Sarno (Uil Penitenziari) a Sulmona: “Carcere al limite per detenuti e agenti”

“Sulmona è una casa di reclusione che dovrebbe ospitare al massimo 275 detenuti, ma la conta odierna è di 454, di cui 149 detenuti ad alta sicurezza, 168 internati con due casi di 41 bis, 15 collaboratori di giustizia in fascia A1”. Questi sono i numeri diffusi da Eugenio Sarno, segretario nazionale della Uil penitenziari, in visita questa mattina al super carcere di Sulmona, accompagnato dal segretario regionale Giuseppe Giancola e da quello provinciale, Mauro Nardella. “Dall’inizio dell’anno – continua Sarno – si sono registrati 2 casi di suicidio, 11 tentativi di autosoppressione sventati dalla polizia penitenziaria e 79 episodi di autolesionismo, con 32 detenuti ricoverati”. Il contingente di personale in forza al carcere dovrebbe essere di 328 unità, mentre ne sono presenti 294, con 278 effettivi e 16 distaccati da altri penitenziari. Di questi 298, 24 unità operano al nucleo traduzioni e piantonamenti, con complessivi 1188 servizi di traduzione. Su 454 reclusi, 165 soffrono di patologie psichiche o psicopatiche, con un solo psicologo al loro servizio per un totale di 60 ore mensili. Fatto inusuale per un carcere di massima sicurezza e’ l’assenza di sistemi di allarme anti intrusione, non c’e’ la videosorveglianza e gli agenti di polizia non sono dotati di apparati rice trasmittenti, forse a causa della mancanza di manutenzione dovuta alla scarsezza delle erogazioni da parte del Dipartimento dell’amministrazione penitenziaria. L’illuminazione nelle celle e’ fornita da lampadine a basso voltaggio, ormai considerato un vecchio sistema, e ogni volta che si fulmina una lampadina i detenuti devono armarsi di torce per andare al bagno. Gli internati rappresentano la maggiore criticità, visto che si trovano in carcere per motivi di pubblica sicurezza e non per sentenze passate in giudicato.
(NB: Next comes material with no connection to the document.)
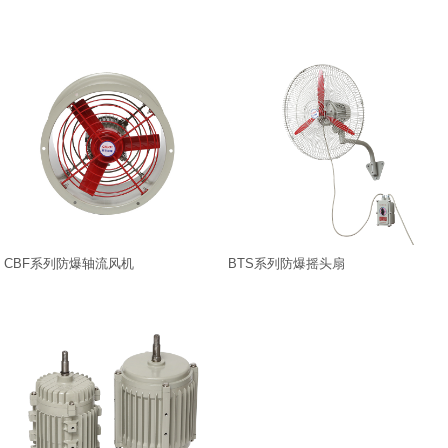
CBF系列防爆轴流风机
BTS系列防爆摇头扇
Da qui scaturisce la loro aggressività e l’insofferenza al regime di detenzione. “Penso che questa condizione – aggiunge Sarno – sia una grave violazione del diritto”. Il futuro dell’istituto sulmonese e’ legato al piano carceri nazionale. “Proprio qui dovrebbe nascere la falegnameria per costruire gli arredi delle nuove carceri in progetto – conclude Sarno – ma avendo sentore che il ministro Alfano sia impegnato in altre faccende e diversamente interessato bisognera’ costruire un percorso che ne solleciti l’attenzione”.